Some writers have brought out the lie of that Babalola reference so it won’t detain me here. It however occurred to me that Olukoya, as said earlier, must have been operating under that general and global belief of politicians being evil and their Nigerian variants, archetype of the thief on the left cross, totally submerged in evil. It was that global tar-brush that the Pentecostal overlord apparently applied on Immortal Awo. This narrative won’t wash with Awolowo.
In the history of Nigerian politics, not many of the political elite approximate Christlike attributes as Awolowo did. If the refrain in Christendom is for worshippers to fervently yearn to be like Christ, in character and humility, virtually all politicians since Awolowo’s earthly departure, pray to be like him in forthrightness and devotion to humanity. Awolowo made life and living worthwhile for the people of Western region, through his developmental strides.
Methinks Olukoya and his Pentecostal overlords have over the years sunk into the arbitrariness zBorn Again-ism as a classification, mis-perceiving it as literal. Born Again, in my reading, isn’t only, or isn’t strictly, a mouth confession to be like Christ. “Born Again” is found in the philosophy of humanism which Awolowo epitomized. Humanism isn’t all about the metaphysics of religion or the physical service to God since no one can see Him. To be born again is to put humanity first in any earthly engagement.
That was Awo’s creed and it supersedes any metaphysics of religion or in Born Again-ism which Pentecostal pastors have deployed for ages to mesmerize their congregants, preparatory to erecting drain pipes into their hearts which then mint cash into their pockets.

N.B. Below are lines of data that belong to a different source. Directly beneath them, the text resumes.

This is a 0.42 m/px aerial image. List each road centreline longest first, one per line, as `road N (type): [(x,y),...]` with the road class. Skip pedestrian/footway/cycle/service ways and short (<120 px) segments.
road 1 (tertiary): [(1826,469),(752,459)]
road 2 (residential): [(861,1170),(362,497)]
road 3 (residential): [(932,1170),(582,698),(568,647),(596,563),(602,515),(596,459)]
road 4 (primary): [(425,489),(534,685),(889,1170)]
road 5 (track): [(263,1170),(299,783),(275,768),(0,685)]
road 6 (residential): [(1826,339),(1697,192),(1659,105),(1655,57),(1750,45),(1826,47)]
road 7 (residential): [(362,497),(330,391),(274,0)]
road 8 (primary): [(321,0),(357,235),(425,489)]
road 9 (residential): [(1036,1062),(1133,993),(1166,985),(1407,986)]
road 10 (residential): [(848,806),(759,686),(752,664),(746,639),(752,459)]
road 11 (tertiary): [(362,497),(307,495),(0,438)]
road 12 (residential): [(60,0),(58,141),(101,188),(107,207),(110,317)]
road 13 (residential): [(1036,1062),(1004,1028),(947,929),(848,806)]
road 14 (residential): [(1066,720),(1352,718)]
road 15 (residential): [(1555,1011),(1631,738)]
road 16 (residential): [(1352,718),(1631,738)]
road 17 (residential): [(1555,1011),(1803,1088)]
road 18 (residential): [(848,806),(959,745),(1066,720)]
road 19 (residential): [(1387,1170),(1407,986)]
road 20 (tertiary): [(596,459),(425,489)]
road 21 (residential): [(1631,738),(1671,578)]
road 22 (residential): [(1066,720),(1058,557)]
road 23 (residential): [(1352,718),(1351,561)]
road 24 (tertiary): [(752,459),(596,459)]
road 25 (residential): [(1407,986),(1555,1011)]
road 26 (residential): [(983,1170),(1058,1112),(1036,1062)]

It was that same literal interpretation that Christ disdained in Mathew 25: 35: “For I was hungry and you gave Me something to eat, I was thirsty and you gave Me something to drink, I was a stranger and you took Me in, I was naked and you clothed Me, I was sick and you looked after Me, I was in prison and you visited Me.” When asked when they did these to him, He replied, “Truly I tell you, whatever you did for one of the least of these brothers of Mine, you did for Me.”
Awolowo, in serving humanity, served God affectionately.